# [WHAT THE TASK REQUIRES]
Print the lines of the material word for word, from the very first line through the line containing "verbeteren en de inhoud en advertenties af te", including both ends.

# [THE RECORDS]

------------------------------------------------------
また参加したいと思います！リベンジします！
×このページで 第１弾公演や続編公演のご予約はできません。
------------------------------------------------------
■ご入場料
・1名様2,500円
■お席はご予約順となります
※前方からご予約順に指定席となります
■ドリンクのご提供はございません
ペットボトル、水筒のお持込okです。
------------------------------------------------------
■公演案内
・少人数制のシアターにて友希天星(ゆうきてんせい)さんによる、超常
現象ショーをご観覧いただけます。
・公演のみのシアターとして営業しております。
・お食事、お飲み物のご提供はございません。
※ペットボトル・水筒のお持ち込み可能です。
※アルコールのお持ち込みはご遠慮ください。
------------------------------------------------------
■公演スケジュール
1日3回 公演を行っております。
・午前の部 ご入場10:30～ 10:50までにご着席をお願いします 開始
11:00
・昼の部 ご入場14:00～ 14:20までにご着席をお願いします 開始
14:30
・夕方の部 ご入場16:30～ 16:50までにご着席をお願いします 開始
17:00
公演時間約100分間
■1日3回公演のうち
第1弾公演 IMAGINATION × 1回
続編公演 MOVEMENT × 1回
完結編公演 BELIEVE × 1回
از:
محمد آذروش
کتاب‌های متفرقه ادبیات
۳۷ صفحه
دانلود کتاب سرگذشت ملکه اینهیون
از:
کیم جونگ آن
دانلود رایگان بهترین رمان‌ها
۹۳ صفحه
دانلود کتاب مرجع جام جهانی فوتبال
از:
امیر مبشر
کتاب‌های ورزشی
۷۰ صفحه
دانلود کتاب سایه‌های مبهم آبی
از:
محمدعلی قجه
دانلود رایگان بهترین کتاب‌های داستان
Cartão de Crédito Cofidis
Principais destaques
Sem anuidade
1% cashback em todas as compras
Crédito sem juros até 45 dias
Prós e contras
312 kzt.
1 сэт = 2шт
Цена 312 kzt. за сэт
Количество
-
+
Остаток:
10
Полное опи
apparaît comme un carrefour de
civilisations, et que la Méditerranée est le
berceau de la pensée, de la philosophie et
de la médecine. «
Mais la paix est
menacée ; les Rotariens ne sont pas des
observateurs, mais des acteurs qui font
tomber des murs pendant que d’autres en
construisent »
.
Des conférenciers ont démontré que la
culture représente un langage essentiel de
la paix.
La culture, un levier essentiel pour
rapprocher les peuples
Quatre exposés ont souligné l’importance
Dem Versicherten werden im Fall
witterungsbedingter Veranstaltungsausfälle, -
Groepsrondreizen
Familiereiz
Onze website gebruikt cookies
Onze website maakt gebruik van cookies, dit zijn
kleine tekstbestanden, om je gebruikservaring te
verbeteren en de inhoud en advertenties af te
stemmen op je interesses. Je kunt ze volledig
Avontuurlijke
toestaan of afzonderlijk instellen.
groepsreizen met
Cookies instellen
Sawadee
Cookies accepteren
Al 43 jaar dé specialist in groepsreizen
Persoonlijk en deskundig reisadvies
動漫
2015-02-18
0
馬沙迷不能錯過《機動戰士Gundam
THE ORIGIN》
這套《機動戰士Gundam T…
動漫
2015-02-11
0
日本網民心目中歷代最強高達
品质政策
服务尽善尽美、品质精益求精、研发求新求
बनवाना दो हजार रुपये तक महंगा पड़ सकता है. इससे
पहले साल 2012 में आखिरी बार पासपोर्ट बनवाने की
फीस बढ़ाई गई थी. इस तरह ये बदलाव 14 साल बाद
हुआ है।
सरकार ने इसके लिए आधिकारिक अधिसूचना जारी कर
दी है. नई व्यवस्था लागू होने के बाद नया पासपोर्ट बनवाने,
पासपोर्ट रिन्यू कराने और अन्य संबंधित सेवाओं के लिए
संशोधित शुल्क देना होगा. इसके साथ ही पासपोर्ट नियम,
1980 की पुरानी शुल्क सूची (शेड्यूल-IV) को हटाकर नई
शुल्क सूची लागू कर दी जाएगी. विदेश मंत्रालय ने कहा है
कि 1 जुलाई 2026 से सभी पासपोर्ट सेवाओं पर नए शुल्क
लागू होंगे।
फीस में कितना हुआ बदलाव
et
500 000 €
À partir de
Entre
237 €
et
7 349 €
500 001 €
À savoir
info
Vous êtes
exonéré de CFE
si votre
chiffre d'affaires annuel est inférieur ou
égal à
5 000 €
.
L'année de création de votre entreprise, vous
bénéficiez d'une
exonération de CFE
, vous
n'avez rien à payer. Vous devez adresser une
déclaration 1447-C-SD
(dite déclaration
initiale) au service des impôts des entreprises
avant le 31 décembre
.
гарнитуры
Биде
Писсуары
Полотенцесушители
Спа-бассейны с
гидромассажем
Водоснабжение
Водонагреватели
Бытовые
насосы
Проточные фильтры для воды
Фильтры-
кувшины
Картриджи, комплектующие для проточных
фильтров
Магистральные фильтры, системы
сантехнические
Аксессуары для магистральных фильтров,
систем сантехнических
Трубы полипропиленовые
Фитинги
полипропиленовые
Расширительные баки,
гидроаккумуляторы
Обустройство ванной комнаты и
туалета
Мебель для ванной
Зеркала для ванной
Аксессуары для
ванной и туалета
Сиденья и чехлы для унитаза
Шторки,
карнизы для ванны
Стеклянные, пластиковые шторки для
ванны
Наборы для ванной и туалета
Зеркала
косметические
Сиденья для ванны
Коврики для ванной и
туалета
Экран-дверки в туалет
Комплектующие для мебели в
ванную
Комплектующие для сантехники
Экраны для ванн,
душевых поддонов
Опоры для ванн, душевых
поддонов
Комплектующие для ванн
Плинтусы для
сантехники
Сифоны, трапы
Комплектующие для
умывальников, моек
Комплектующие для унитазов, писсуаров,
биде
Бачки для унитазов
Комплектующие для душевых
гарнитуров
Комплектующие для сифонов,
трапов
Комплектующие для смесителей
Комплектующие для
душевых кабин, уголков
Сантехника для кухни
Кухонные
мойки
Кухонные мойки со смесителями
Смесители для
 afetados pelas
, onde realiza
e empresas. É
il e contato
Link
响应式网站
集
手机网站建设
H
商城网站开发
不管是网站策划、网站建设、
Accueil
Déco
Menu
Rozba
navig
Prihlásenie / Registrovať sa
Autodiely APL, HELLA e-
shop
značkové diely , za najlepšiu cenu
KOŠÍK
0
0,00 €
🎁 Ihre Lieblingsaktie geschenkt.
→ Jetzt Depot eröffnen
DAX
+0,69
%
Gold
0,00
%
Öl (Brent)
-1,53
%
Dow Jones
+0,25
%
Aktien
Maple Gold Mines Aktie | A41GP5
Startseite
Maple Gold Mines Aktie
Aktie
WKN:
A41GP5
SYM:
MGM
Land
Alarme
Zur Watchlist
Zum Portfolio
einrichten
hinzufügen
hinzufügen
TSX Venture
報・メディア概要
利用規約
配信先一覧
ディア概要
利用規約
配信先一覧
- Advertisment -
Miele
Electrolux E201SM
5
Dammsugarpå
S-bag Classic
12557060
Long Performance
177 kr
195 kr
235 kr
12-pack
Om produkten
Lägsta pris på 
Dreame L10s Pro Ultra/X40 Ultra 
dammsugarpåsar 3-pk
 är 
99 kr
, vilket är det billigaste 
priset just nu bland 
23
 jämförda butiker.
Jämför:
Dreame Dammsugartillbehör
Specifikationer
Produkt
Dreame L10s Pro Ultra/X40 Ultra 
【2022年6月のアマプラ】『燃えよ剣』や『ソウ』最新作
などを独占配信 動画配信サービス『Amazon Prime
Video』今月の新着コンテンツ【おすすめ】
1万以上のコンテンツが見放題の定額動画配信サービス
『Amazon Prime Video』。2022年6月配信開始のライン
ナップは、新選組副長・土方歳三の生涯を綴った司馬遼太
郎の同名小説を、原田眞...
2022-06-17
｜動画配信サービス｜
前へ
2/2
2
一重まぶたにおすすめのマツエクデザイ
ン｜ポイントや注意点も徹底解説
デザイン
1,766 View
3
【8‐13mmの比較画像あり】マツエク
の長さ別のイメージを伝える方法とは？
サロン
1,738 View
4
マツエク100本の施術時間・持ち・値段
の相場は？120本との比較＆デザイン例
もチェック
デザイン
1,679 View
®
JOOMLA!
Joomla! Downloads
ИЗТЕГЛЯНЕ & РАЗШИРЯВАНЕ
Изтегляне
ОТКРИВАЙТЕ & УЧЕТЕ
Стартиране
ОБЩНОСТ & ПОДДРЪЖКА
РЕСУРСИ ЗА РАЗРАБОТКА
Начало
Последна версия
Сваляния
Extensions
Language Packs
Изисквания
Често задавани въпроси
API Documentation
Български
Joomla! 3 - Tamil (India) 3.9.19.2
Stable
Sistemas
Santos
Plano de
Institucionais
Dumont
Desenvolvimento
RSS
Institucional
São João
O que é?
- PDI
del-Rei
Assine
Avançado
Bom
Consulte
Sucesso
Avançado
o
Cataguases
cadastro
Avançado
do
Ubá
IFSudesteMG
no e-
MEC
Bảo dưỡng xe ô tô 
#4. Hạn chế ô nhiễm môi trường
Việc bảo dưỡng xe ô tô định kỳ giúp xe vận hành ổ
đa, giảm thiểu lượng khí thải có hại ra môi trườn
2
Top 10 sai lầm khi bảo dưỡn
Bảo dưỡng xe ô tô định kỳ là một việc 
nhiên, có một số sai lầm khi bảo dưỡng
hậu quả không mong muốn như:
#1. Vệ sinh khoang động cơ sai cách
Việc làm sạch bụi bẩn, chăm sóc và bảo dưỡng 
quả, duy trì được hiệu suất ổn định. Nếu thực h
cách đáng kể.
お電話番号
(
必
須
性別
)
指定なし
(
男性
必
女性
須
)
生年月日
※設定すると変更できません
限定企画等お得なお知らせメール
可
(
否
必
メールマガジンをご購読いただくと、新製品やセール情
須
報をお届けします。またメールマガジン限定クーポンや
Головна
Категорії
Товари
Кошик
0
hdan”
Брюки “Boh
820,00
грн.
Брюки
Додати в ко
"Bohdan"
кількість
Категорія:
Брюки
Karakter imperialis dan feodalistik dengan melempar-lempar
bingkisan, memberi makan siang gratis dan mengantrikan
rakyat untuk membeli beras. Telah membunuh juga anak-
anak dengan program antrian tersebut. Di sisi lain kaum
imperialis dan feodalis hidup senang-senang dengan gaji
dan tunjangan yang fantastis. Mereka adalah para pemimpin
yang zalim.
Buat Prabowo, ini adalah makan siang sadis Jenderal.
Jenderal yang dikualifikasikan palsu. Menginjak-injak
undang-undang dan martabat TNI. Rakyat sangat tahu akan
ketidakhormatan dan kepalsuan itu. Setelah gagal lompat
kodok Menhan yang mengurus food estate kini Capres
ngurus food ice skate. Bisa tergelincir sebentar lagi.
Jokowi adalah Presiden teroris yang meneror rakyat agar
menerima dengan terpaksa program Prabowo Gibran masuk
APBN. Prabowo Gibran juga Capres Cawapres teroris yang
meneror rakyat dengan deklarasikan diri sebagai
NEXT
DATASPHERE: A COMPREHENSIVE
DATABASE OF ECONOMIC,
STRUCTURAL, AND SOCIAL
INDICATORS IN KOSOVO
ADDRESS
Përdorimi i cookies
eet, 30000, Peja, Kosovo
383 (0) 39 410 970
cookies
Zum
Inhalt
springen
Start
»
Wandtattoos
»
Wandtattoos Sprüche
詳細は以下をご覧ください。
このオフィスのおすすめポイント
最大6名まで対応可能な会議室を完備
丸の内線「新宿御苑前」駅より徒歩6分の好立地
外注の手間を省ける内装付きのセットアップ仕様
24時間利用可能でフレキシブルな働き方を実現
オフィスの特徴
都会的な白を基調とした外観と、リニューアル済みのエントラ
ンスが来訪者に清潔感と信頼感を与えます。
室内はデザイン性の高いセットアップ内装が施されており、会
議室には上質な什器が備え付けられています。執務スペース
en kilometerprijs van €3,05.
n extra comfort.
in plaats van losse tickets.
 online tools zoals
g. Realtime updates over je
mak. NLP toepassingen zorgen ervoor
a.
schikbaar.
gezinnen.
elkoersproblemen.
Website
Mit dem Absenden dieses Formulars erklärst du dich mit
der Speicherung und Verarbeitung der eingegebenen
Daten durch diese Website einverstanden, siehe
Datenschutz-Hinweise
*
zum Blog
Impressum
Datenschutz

# [TASK SOLUTION]
------------------------------------------------------
また参加したいと思います！リベンジします！
×このページで 第１弾公演や続編公演のご予約はできません。
------------------------------------------------------
■ご入場料
・1名様2,500円
■お席はご予約順となります
※前方からご予約順に指定席となります
■ドリンクのご提供はございません
ペットボトル、水筒のお持込okです。
------------------------------------------------------
■公演案内
・少人数制のシアターにて友希天星(ゆうきてんせい)さんによる、超常
現象ショーをご観覧いただけます。
・公演のみのシアターとして営業しております。
・お食事、お飲み物のご提供はございません。
※ペットボトル・水筒のお持ち込み可能です。
※アルコールのお持ち込みはご遠慮ください。
------------------------------------------------------
■公演スケジュール
1日3回 公演を行っております。
・午前の部 ご入場10:30～ 10:50までにご着席をお願いします 開始
11:00
・昼の部 ご入場14:00～ 14:20までにご着席をお願いします 開始
14:30
・夕方の部 ご入場16:30～ 16:50までにご着席をお願いします 開始
17:00
公演時間約100分間
■1日3回公演のうち
第1弾公演 IMAGINATION × 1回
続編公演 MOVEMENT × 1回
完結編公演 BELIEVE × 1回
از:
محمد آذروش
کتاب‌های متفرقه ادبیات
۳۷ صفحه
دانلود کتاب سرگذشت ملکه اینهیون
از:
کیم جونگ آن
دانلود رایگان بهترین رمان‌ها
۹۳ صفحه
دانلود کتاب مرجع جام جهانی فوتبال
از:
امیر مبشر
کتاب‌های ورزشی
۷۰ صفحه
دانلود کتاب سایه‌های مبهم آبی
از:
محمدعلی قجه
دانلود رایگان بهترین کتاب‌های داستان
Cartão de Crédito Cofidis
Principais destaques
Sem anuidade
1% cashback em todas as compras
Crédito sem juros até 45 dias
Prós e contras
312 kzt.
1 сэт = 2шт
Цена 312 kzt. за сэт
Количество
-
+
Остаток:
10
Полное опи
apparaît comme un carrefour de
civilisations, et que la Méditerranée est le
berceau de la pensée, de la philosophie et
de la médecine. «
Mais la paix est
menacée ; les Rotariens ne sont pas des
observateurs, mais des acteurs qui font
tomber des murs pendant que d’autres en
construisent »
.
Des conférenciers ont démontré que la
culture représente un langage essentiel de
la paix.
La culture, un levier essentiel pour
rapprocher les peuples
Quatre exposés ont souligné l’importance
Dem Versicherten werden im Fall
witterungsbedingter Veranstaltungsausfälle, -
Groepsrondreizen
Familiereiz
Onze website gebruikt cookies
Onze website maakt gebruik van cookies, dit zijn
kleine tekstbestanden, om je gebruikservaring te
verbeteren en de inhoud en advertenties af te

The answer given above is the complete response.